For the second year in a row, Ukraine is harvesting record levels of grain crops. But the trend will not last, the World Bank warns, pointing out that economic growth requires more capital investment, which Ukraine lacks.
Supporters of the reforms believe it will be an enormous boon for the country’s agricultural sector.
Kyiv resident Yaroslav Mazurok, 30, inherited two land plots totaling 6.1 hectares from his parents who, like seven million Ukrainians, received them during the disintegration of collective farms after the Soviet Union collapsed. He rents out each of his plots for Hr 10,000 ($415) a year.
“People are given an opportunity to sell their land. Nobody forces them to do so,” he told the Kyiv Post. “I would consider selling my plots if the market price is at least $5,000 per hectare.”
But lifting the ban is only the first step, the World Bank notes. The government also has to develop transparent land records to eliminate opportunities for fraudulent transactions and illegal changes of ownership records.
Small farmers have also opposed the open land market because they cannot afford to buy land and have taken advantage of low rents under the old system. Due to the moratorium, land could not be used as collateral. Moreover, banks have ignored farmers with fewer than 500 hectares, and state subsidies have targeted large and influential agricultural producers.
This has to change too, says Faruk Khan, lead economist for the World Bank in Ukraine. The government’s five-year partial credit guarantee program can help kickstart lending to small farmers.

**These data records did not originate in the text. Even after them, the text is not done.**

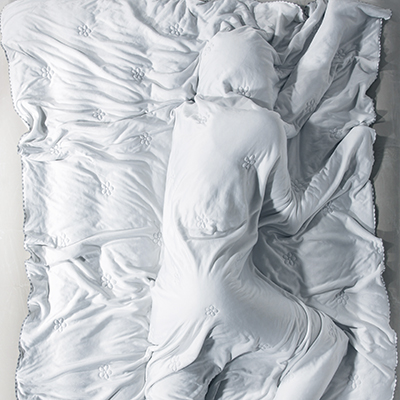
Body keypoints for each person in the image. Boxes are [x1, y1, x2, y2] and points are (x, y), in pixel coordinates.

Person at [144, 26, 374, 400]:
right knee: (324, 343)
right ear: (259, 78)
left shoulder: (185, 118)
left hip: (173, 304)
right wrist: (348, 152)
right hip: (226, 291)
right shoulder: (265, 125)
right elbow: (290, 216)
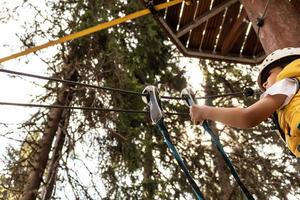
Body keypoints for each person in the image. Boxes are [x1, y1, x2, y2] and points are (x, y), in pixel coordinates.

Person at [189, 47, 300, 158]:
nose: (265, 85)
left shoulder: (287, 82)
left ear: (286, 66)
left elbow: (247, 117)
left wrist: (203, 111)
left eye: (268, 75)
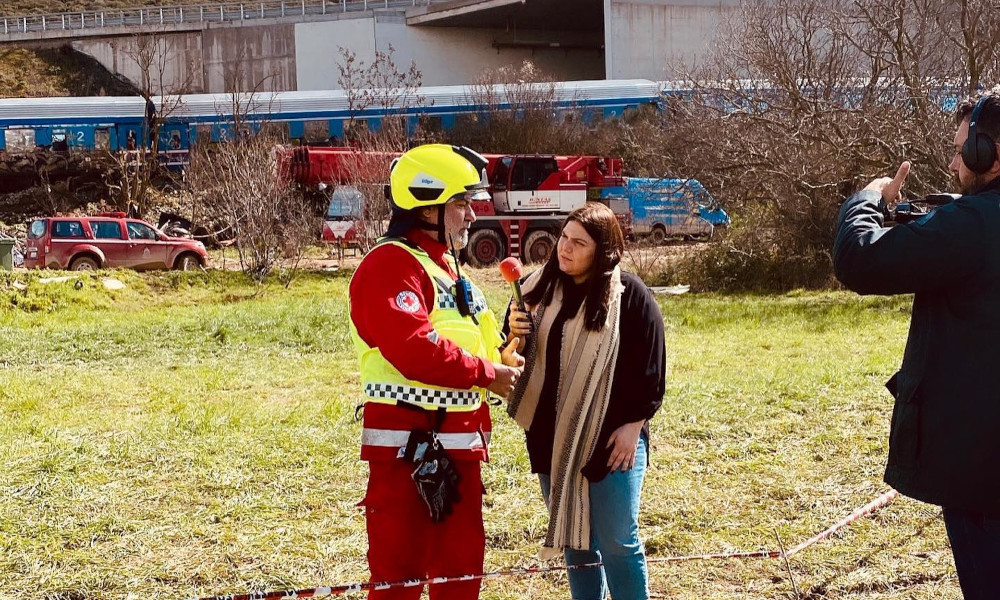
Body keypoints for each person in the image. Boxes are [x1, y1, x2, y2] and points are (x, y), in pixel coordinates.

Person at [833, 89, 1000, 600]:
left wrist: (870, 201)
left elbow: (859, 259)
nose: (953, 162)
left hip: (983, 468)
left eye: (960, 149)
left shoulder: (977, 224)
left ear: (988, 153)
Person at [349, 144, 524, 600]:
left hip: (458, 449)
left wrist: (503, 358)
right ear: (427, 206)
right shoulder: (391, 264)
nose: (471, 215)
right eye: (461, 204)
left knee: (460, 578)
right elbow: (414, 348)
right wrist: (488, 374)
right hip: (409, 451)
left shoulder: (444, 267)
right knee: (399, 580)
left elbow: (470, 343)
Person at [505, 202, 665, 600]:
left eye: (579, 242)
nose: (565, 248)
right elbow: (510, 358)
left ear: (604, 250)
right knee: (575, 542)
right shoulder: (535, 290)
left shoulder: (630, 296)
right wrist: (512, 333)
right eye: (564, 237)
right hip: (552, 438)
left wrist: (633, 429)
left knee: (617, 543)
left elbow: (652, 370)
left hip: (614, 441)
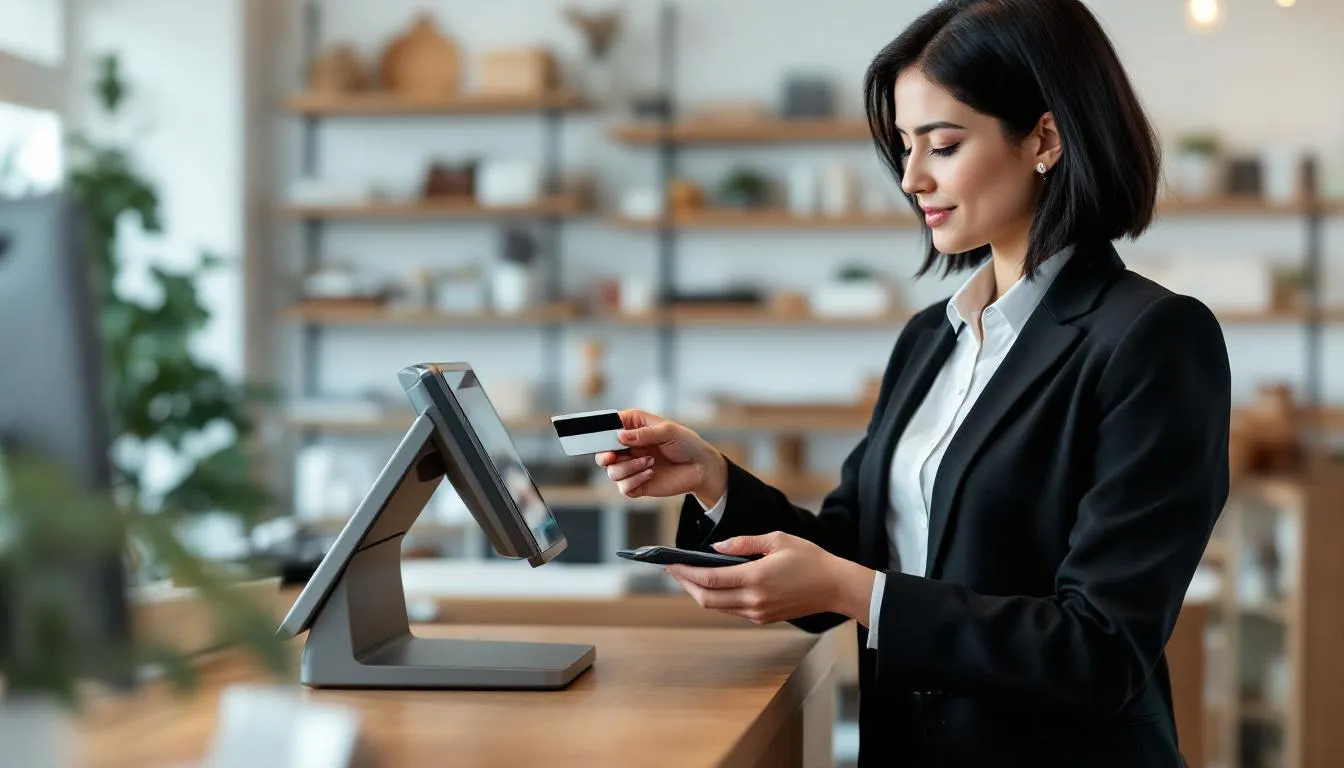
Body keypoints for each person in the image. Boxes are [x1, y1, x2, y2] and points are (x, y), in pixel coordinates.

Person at [594, 0, 1230, 765]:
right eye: (903, 145)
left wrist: (852, 592)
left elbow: (1099, 651)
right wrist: (716, 481)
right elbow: (854, 550)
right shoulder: (931, 337)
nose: (910, 176)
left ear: (1045, 137)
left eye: (944, 144)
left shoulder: (1151, 340)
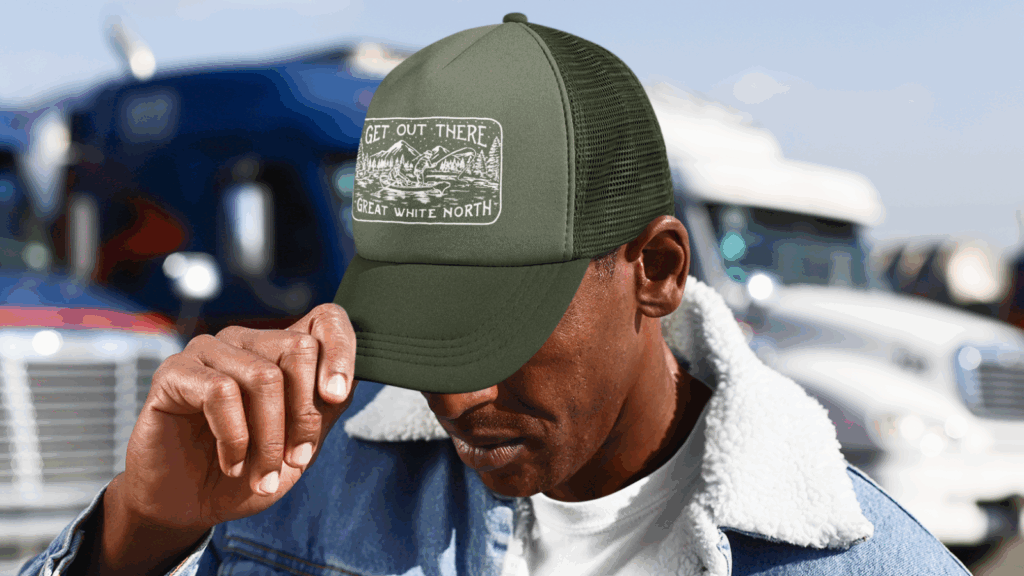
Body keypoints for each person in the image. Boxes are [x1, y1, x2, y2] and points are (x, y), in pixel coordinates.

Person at [23, 13, 969, 576]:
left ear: (658, 271)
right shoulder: (300, 497)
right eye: (426, 340)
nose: (460, 400)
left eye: (494, 331)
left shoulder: (864, 566)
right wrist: (135, 533)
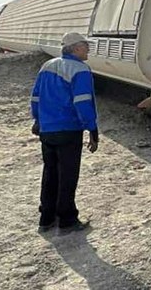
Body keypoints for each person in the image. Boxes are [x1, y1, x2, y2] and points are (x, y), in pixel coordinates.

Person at [30, 32, 99, 234]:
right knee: (68, 175)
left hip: (47, 129)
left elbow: (35, 97)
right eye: (85, 45)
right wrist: (92, 129)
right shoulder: (80, 69)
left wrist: (37, 120)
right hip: (68, 129)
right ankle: (67, 220)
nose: (88, 49)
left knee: (50, 173)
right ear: (75, 48)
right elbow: (83, 102)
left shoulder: (47, 66)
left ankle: (46, 218)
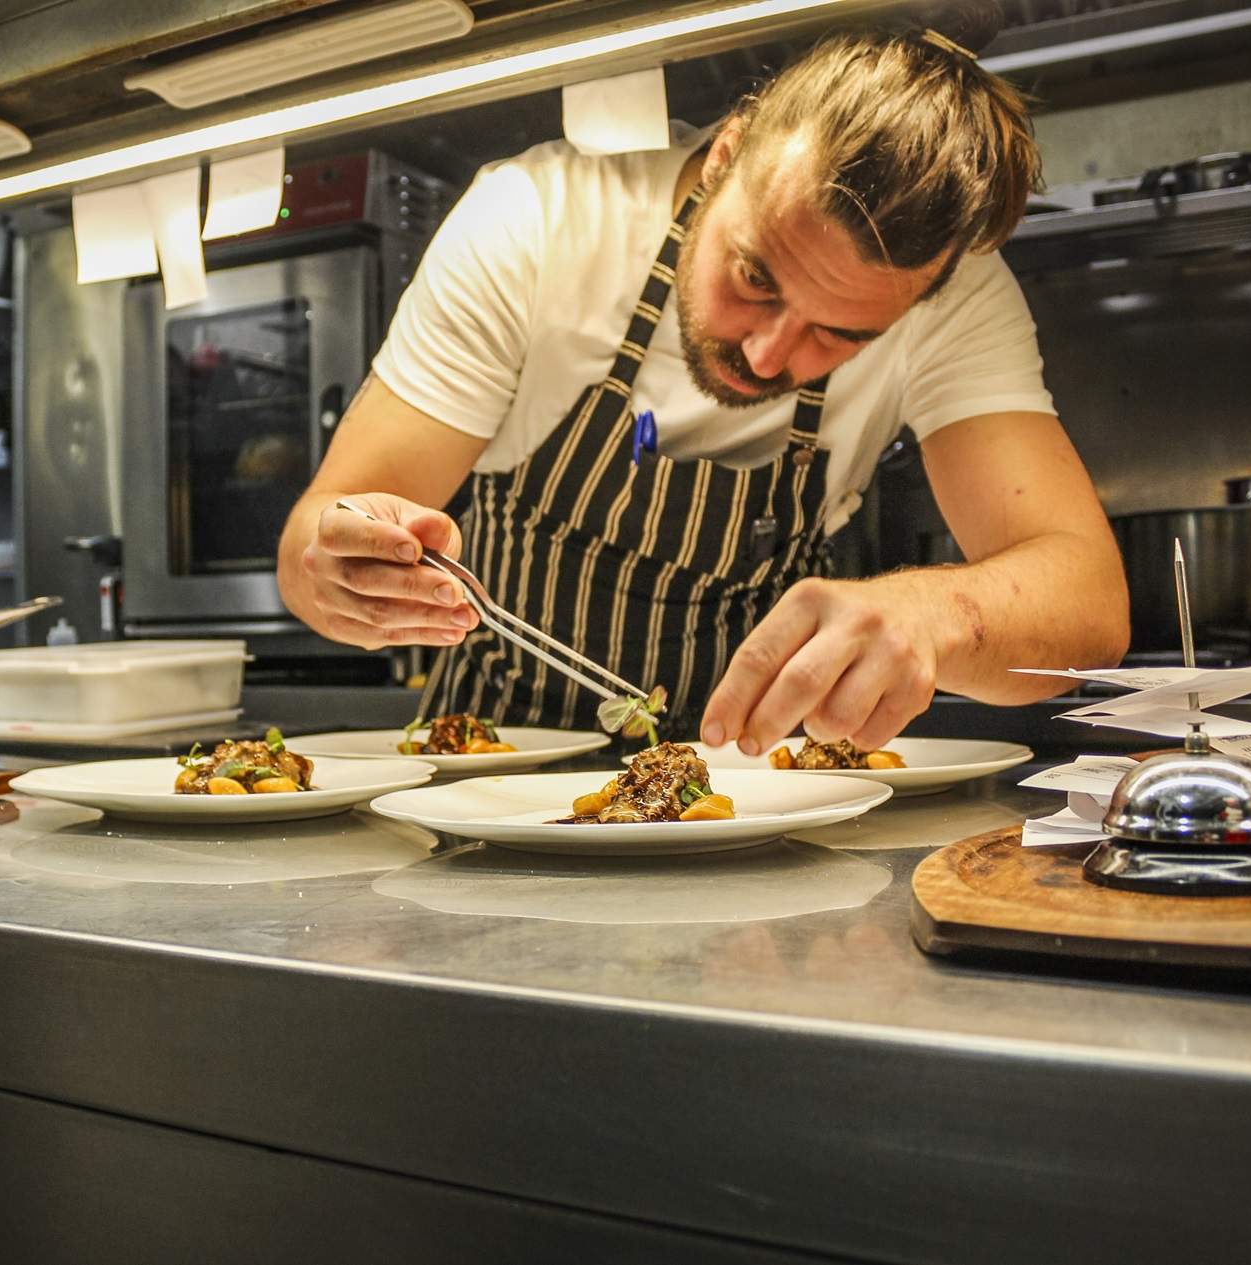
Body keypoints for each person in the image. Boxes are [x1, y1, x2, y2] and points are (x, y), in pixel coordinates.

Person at [277, 5, 1129, 756]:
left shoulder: (957, 296)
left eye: (841, 334)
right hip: (485, 796)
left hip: (747, 811)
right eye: (755, 277)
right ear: (724, 156)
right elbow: (318, 534)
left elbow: (1089, 605)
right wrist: (342, 568)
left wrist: (936, 617)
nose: (767, 356)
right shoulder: (537, 219)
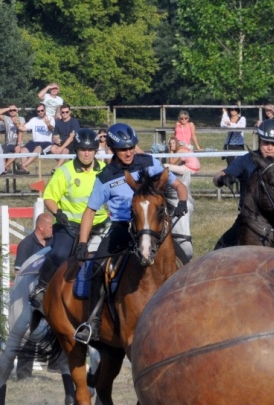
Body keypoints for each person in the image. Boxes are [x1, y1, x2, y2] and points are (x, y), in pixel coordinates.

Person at [73, 123, 189, 343]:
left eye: (131, 147)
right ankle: (92, 321)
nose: (128, 153)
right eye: (122, 149)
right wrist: (82, 243)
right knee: (97, 267)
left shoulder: (148, 162)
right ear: (113, 150)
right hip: (121, 228)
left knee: (185, 257)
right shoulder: (105, 176)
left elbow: (179, 186)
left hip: (152, 226)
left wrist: (182, 202)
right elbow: (90, 211)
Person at [29, 129, 109, 309]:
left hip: (100, 224)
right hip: (70, 225)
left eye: (90, 149)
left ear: (96, 150)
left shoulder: (105, 170)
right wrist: (58, 213)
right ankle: (41, 287)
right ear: (76, 150)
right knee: (59, 254)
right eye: (82, 149)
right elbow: (49, 197)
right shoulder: (64, 171)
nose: (87, 153)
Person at [15, 105, 54, 174]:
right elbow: (23, 128)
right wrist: (17, 124)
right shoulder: (34, 120)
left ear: (45, 110)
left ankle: (23, 165)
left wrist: (48, 124)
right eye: (38, 111)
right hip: (35, 141)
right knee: (23, 150)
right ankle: (25, 169)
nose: (40, 112)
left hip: (46, 142)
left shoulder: (50, 118)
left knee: (38, 148)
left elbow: (52, 129)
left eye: (42, 110)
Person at [0, 105, 24, 172]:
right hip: (8, 143)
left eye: (14, 110)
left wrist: (17, 125)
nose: (12, 111)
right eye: (10, 110)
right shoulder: (7, 118)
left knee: (17, 152)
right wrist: (8, 108)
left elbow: (21, 131)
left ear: (17, 110)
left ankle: (4, 167)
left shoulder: (21, 119)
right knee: (0, 150)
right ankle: (6, 168)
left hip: (17, 143)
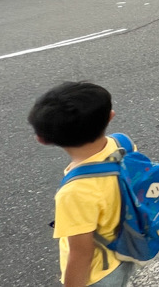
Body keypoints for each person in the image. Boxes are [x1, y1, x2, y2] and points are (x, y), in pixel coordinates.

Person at [28, 82, 134, 287]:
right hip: (127, 246)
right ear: (110, 116)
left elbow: (81, 254)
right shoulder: (122, 144)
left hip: (100, 273)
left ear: (42, 140)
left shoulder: (75, 193)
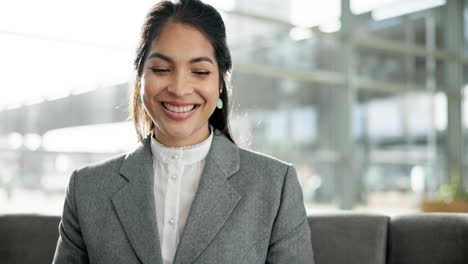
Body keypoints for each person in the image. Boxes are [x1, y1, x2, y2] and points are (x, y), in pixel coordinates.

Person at [52, 0, 314, 263]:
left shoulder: (275, 186)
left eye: (200, 71)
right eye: (162, 69)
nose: (179, 88)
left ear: (220, 83)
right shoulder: (86, 189)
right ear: (140, 78)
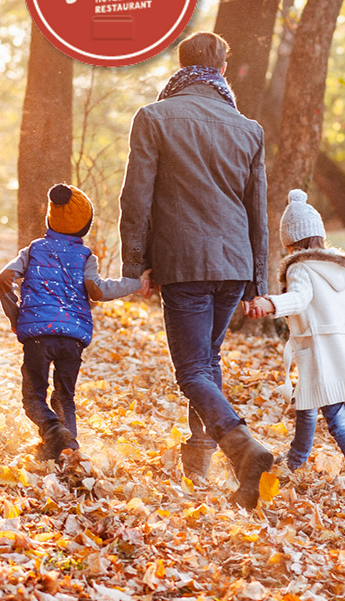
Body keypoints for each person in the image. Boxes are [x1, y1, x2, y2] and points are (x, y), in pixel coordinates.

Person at [118, 31, 273, 509]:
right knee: (208, 362)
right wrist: (258, 281)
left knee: (190, 371)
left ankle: (242, 447)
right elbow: (257, 211)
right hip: (233, 265)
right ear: (223, 70)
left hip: (184, 263)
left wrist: (134, 266)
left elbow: (135, 198)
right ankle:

“The whole point of opening the agricultural land market is to enable the flow of private credit and enable banks to lend to small farmers,” said Khan. “Most of the financing to farmers will come not from the government but from commercial banks.”
The World Bank estimates that a transparent and efficient land market can boost economic growth by up to 1.5% over five years.
Small farmers’ fears
Mikhail Sokolov calls this a myth. He is deputy director of the Ukrainian Agrarian Council, which lobbies the interests of some 700 small and medium-sized farm owners.
“Farmers will be able to take out loans secured on land only when they own it. Where will they get money to buy land? They are cut off from bank loans,” he told the Kyiv Post.
Small farmers feel the government prioritizes the interests of large agroholdings and landowners. They support land sale but only with safeguards such as a transparent land registry and legislation to protect them from illegal land seizure, Sokolov said.
Members of his association have also held nationwide protests demanding that the government ban farmland sales to companies with foreign ownership or capital. They also want to limit ownership to 5,000 hectares per person or entity. The current draft bill proposes a limit of 200,000 hectares.
“We believe the open land market should enable the development of small and medium-sized farms, not agroholdings that have access to borrowing abroad,” he told the Kyiv Post.
Sokolov believes that the “foreigners” buying up Ukrainian land will be Ukrainian agroholdings with entities abroad. The land, he said, should be the property of those who cultivate it.
“Farmers want to invest in their own land.”